Oops, misread that you were divding a 10 four-ways. 

You could have one Nerite in each section if you're dividing the other two 10s in half. I have two in my undivided Betta/ADF tank so you should be able to do that with your King.

Just make sure the lid is secure as, good water quality or not, some Nerites like to explore. Luckily little Edward has been taught to bring everything he finds to me and he has a soft mouth as he once brought me one that had ventured across the great room about 10 feet from the aquarium.


----------



## Bettalovinmomma (May 28, 2014)

RussellTheShihTzu said:


> Oops, misread that you were divding a 10 four-ways.
> 
> You could have one Nerite in each section if you're dividing the other two 10s in half. I have two in my undivided Betta/ADF tank so you should be able to do that with your King.
> 
> Just make sure the lid is secure as, good water quality or not, some Nerites like to explore. Luckily little Edward has been taught to bring everything he finds to me and he has a soft mouth as he once brought me one that had ventured across the great room about 10 feet from the aquarium.

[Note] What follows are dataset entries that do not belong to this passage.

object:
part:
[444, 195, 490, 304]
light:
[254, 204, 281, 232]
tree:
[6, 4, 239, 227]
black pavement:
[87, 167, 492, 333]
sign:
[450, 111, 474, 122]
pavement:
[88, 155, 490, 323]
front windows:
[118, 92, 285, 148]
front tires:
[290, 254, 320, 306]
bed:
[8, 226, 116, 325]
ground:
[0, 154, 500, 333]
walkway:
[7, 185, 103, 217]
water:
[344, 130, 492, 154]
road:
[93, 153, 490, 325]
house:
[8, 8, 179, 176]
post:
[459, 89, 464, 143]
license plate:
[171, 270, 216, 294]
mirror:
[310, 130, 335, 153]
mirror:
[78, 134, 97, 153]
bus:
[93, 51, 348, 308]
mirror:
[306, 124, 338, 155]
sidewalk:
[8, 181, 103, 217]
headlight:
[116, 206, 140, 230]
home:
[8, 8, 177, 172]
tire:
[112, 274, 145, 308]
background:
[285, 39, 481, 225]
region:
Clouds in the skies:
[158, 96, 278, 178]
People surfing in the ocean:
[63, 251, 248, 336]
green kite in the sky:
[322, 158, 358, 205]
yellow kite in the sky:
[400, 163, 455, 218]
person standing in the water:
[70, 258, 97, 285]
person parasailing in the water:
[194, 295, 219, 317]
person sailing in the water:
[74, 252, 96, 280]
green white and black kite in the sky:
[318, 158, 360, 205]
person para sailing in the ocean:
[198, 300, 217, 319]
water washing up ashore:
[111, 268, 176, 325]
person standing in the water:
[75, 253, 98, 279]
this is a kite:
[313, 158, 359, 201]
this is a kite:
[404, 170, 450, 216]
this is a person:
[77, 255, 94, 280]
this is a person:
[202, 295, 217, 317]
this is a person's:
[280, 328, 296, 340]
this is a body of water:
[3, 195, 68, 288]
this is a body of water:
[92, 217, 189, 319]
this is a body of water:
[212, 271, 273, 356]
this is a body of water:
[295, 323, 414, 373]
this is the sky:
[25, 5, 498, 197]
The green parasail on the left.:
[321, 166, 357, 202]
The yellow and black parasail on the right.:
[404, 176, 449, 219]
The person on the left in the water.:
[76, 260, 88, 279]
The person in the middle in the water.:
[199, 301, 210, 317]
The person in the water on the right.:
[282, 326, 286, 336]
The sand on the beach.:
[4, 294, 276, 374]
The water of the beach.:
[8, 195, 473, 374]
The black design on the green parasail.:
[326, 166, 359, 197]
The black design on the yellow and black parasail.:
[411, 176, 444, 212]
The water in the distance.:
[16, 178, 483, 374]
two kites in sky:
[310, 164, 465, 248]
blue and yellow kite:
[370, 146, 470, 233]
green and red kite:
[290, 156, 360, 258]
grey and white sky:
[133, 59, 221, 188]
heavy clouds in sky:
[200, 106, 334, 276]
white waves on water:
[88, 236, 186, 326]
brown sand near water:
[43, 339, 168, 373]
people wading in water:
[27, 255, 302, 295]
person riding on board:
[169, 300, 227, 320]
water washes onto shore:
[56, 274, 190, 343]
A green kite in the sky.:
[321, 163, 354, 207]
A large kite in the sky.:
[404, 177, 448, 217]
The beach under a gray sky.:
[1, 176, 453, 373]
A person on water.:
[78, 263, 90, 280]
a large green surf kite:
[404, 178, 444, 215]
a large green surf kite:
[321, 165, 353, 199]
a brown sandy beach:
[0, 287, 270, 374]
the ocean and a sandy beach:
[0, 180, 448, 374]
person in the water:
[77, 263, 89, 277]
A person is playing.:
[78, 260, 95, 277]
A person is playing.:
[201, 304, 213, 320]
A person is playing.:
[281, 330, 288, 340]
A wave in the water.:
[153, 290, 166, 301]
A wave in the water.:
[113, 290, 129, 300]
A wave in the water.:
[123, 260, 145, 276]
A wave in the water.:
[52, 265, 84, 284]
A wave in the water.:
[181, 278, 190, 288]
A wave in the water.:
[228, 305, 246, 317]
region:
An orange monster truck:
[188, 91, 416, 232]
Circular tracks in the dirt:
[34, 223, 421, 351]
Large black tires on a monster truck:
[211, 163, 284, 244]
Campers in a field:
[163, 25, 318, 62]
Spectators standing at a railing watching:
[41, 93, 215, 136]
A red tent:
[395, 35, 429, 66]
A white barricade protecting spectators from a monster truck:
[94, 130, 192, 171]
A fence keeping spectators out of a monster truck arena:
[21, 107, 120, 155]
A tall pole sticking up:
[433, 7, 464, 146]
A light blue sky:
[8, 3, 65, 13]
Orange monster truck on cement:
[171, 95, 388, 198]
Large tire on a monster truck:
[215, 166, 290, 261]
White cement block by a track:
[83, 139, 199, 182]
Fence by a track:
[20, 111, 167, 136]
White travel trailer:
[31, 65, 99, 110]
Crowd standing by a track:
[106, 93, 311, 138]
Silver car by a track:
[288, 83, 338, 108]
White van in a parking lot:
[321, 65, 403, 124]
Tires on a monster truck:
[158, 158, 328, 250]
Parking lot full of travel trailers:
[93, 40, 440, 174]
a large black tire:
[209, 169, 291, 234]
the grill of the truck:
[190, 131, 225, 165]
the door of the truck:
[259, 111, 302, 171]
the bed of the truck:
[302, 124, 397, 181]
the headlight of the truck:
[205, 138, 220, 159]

Two 10 gallons divided in half. So 5 gallons each for 4 guys. 

So King can have 2 in his 10 gallon and then the others can each have 1 in their side? (making 2 per 10 gallon?) Not that they'll stay on their sides of course, lol. 

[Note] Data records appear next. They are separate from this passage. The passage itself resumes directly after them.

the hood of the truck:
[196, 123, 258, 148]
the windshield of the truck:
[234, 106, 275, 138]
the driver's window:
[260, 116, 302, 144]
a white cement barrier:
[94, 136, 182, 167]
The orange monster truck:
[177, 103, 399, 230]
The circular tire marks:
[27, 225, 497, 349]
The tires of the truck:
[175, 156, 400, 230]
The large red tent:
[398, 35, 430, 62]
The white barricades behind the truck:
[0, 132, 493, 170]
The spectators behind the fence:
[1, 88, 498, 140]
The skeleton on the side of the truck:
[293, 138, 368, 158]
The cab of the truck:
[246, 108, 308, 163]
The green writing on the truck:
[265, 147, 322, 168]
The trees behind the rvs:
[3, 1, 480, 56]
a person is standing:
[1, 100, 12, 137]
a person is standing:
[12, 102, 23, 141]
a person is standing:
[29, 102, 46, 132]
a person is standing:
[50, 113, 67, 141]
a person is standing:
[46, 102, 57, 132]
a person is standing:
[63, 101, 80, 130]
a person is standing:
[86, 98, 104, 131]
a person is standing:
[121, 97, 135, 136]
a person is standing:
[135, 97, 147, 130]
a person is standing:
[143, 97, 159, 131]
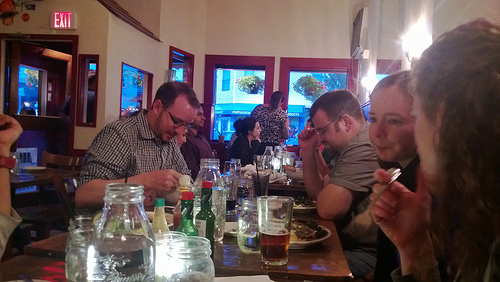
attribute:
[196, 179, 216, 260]
bottle — hot, green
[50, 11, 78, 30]
exit sign — lit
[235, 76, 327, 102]
flowering plants — hanging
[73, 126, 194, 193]
shirt sleeves — rolled up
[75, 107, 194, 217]
shirt — squared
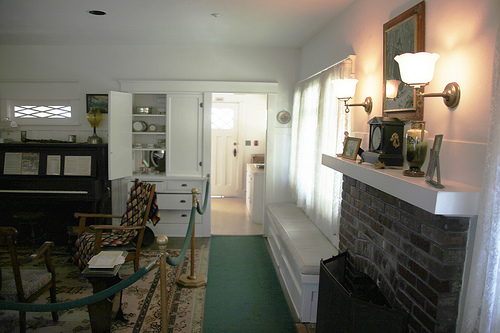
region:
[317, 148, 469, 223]
a white fireplace mantle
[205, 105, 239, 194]
part of a white door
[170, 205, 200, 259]
a long green rope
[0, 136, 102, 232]
part of a large piano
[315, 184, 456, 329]
a brick fireplace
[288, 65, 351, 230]
large white window curtains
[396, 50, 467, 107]
a wall lamp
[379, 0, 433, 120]
a large brown picture frame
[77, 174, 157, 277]
a brown rocking chair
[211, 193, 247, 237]
white kitchen floor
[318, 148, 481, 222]
white fireplace mantle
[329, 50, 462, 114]
white and bronze lights hanging above the fireplace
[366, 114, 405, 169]
old brown and white clock sitting on the fireplace mantle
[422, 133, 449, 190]
picture frame on the fireplace mantle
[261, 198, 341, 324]
white window bench with cushion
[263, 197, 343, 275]
white cushion on the window bench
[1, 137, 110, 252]
brown piano and stool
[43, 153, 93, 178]
piano sheet music on the piano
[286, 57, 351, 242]
white curtains on the window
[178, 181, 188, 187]
black handle on the white drawer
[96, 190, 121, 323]
There is a chair that is visible here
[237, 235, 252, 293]
There is a turquoise runner here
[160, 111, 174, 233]
There is a white cabinet that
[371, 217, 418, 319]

I've read that they like to explore. Kinda worried about that but the only holes in my hoods are for the heater cord and air tube for the sponge filters. So no cut outs for filters to get out of or filters to get into :lol:


----------



## Bettalovinmomma (May 28, 2014)

VivianKJean said:


> just put them in a 1-2 QT tank with a heater, filter is not needed but is a plus if you can get it.

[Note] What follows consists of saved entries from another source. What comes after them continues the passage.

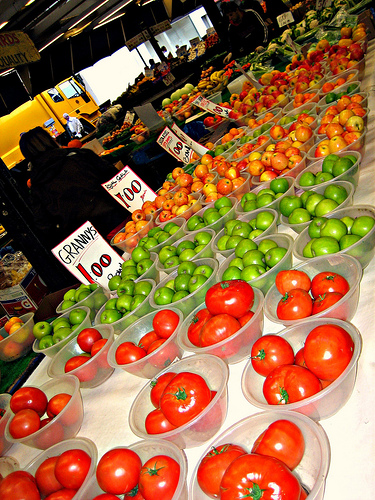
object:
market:
[1, 1, 374, 498]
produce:
[325, 92, 335, 104]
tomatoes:
[277, 287, 312, 320]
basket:
[240, 315, 361, 416]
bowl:
[279, 181, 352, 235]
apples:
[314, 198, 337, 216]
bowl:
[306, 135, 366, 166]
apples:
[328, 136, 349, 154]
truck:
[0, 153, 102, 247]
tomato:
[160, 372, 212, 426]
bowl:
[292, 206, 374, 271]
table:
[0, 40, 375, 500]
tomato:
[303, 324, 355, 382]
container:
[4, 372, 84, 450]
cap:
[61, 113, 67, 119]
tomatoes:
[76, 327, 100, 353]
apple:
[280, 195, 303, 217]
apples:
[175, 272, 190, 292]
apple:
[153, 286, 174, 306]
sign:
[156, 125, 199, 167]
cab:
[41, 77, 101, 131]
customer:
[18, 127, 128, 256]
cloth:
[0, 40, 375, 499]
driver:
[62, 112, 86, 140]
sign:
[0, 30, 40, 69]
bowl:
[149, 257, 221, 320]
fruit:
[9, 386, 48, 417]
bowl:
[32, 305, 93, 358]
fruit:
[31, 322, 51, 338]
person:
[219, 1, 267, 64]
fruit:
[215, 453, 296, 500]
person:
[97, 107, 115, 136]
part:
[246, 483, 262, 498]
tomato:
[218, 452, 300, 499]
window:
[57, 80, 84, 100]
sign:
[51, 218, 125, 294]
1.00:
[76, 253, 114, 284]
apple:
[193, 164, 208, 180]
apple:
[247, 151, 264, 163]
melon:
[161, 96, 170, 106]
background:
[0, 0, 375, 499]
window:
[143, 16, 202, 62]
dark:
[36, 171, 52, 224]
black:
[54, 185, 80, 225]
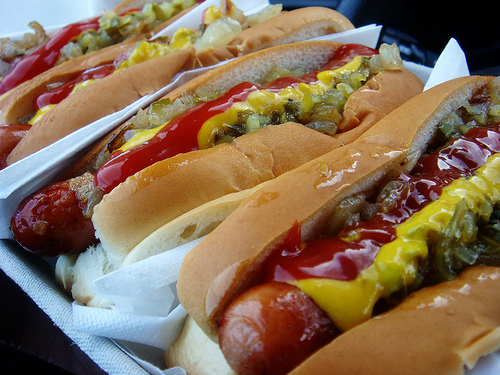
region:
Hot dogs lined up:
[0, 0, 498, 372]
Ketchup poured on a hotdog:
[258, 115, 498, 280]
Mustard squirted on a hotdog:
[296, 152, 498, 327]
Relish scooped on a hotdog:
[372, 189, 497, 312]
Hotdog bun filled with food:
[160, 70, 498, 374]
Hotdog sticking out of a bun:
[202, 278, 342, 374]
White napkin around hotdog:
[0, 59, 240, 373]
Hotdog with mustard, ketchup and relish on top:
[176, 74, 498, 374]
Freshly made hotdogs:
[0, 0, 498, 373]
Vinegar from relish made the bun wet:
[232, 128, 407, 215]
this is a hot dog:
[190, 75, 497, 372]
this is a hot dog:
[23, 42, 385, 254]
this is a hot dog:
[1, 4, 297, 166]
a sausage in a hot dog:
[214, 109, 498, 369]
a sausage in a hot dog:
[0, 54, 374, 243]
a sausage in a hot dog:
[2, 5, 271, 189]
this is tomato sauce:
[275, 230, 364, 295]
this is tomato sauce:
[438, 121, 485, 183]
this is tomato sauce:
[77, 140, 189, 190]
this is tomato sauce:
[26, 55, 106, 112]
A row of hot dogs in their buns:
[27, 20, 484, 362]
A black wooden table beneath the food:
[0, 309, 72, 370]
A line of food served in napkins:
[13, 12, 473, 355]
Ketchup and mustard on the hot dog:
[271, 135, 491, 295]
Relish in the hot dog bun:
[424, 228, 498, 294]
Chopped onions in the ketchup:
[334, 183, 408, 226]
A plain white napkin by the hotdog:
[83, 265, 190, 343]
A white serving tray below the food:
[8, 256, 130, 368]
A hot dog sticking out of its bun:
[21, 186, 98, 256]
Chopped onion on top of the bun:
[364, 38, 408, 82]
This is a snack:
[11, 138, 140, 273]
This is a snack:
[121, 106, 228, 224]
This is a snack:
[0, 28, 97, 146]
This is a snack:
[92, 20, 214, 139]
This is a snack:
[269, 203, 407, 373]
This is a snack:
[91, 231, 219, 367]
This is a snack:
[383, 19, 498, 223]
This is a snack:
[389, 214, 491, 356]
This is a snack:
[258, 15, 400, 160]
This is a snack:
[93, 5, 297, 155]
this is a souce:
[291, 226, 381, 298]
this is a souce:
[356, 185, 433, 265]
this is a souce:
[91, 127, 232, 182]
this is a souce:
[220, 65, 330, 127]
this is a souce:
[20, 75, 145, 112]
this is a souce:
[452, 129, 491, 216]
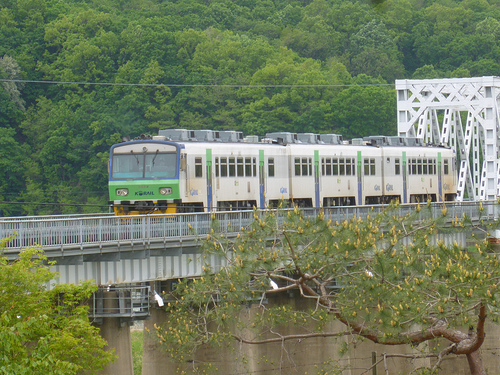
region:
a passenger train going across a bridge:
[91, 105, 489, 226]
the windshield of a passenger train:
[109, 153, 173, 182]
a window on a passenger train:
[191, 155, 201, 176]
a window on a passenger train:
[221, 155, 227, 178]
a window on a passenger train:
[229, 155, 236, 176]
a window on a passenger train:
[266, 158, 274, 179]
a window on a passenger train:
[293, 157, 300, 176]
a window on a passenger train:
[364, 157, 370, 174]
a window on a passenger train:
[393, 155, 400, 175]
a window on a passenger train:
[442, 157, 448, 174]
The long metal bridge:
[1, 204, 491, 256]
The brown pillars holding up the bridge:
[91, 285, 493, 372]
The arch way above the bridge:
[391, 75, 499, 197]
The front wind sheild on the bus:
[111, 154, 174, 181]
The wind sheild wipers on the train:
[130, 150, 159, 170]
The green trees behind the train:
[1, 69, 383, 132]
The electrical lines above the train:
[7, 71, 389, 88]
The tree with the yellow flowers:
[143, 203, 493, 363]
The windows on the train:
[185, 156, 450, 175]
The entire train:
[103, 141, 458, 212]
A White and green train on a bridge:
[107, 131, 457, 214]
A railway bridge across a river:
[2, 198, 499, 292]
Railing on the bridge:
[2, 201, 498, 247]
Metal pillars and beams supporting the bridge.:
[395, 76, 498, 199]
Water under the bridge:
[87, 285, 499, 372]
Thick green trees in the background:
[2, 0, 498, 213]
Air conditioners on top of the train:
[158, 130, 423, 144]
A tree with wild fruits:
[155, 208, 498, 374]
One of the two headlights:
[115, 185, 127, 197]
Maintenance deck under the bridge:
[92, 285, 149, 315]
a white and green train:
[106, 115, 486, 240]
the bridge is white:
[370, 58, 497, 192]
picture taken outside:
[13, 9, 480, 371]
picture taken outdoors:
[17, 15, 497, 356]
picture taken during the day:
[15, 13, 493, 369]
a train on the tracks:
[91, 95, 498, 285]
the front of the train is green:
[114, 178, 176, 200]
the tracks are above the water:
[64, 178, 496, 319]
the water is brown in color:
[128, 338, 179, 361]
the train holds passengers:
[191, 150, 451, 197]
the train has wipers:
[116, 154, 161, 167]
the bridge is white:
[394, 68, 494, 148]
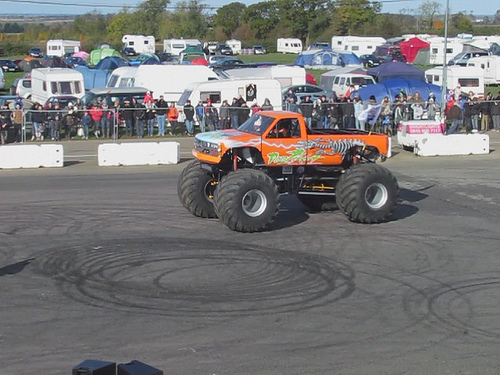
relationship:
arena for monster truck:
[6, 169, 497, 362] [179, 108, 405, 235]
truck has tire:
[179, 108, 405, 235] [216, 172, 275, 232]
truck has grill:
[179, 108, 405, 235] [190, 138, 222, 158]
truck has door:
[179, 108, 405, 235] [265, 138, 307, 166]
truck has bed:
[179, 108, 405, 235] [306, 131, 391, 169]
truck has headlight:
[179, 108, 405, 235] [210, 144, 224, 157]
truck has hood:
[179, 108, 405, 235] [197, 127, 254, 150]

I have a 2.5 gallon. So just keep an eye on the parameters. How often do you think a wc would be with 6? 

And does it matter what type I get? Can I have say a zebra and tiger in the same tank?

Thanks for the replies!


----------



## Bettalovinmomma (May 28, 2014)

Oh, and I'm having my LFS that I trust order them in for me. So they won't be coming from Petco or a box store like that.


----------



## RussellTheShihTzu (Mar 19, 2013)

There's really absolutely no reason on earth to quarantine snails. I've never figured out why people do. ;-)


----------



## Bettalovinmomma (May 28, 2014)

RussellTheShihTzu said:


> There's really absolutely no reason on earth to quarantine snails. I've never figured out why people do. ;-)


Ok. Some of the info says yes and some say no. So I'm torn. 

Will they be ok in a cycling tank?


----------



## RussellTheShihTzu (Mar 19, 2013)

You can "grow" algae by putting rocks in a small dish in sunny window. While I've never quarantined my Nerite, Assassin or MTS, it's always better safe than sorry if you're worried.


----------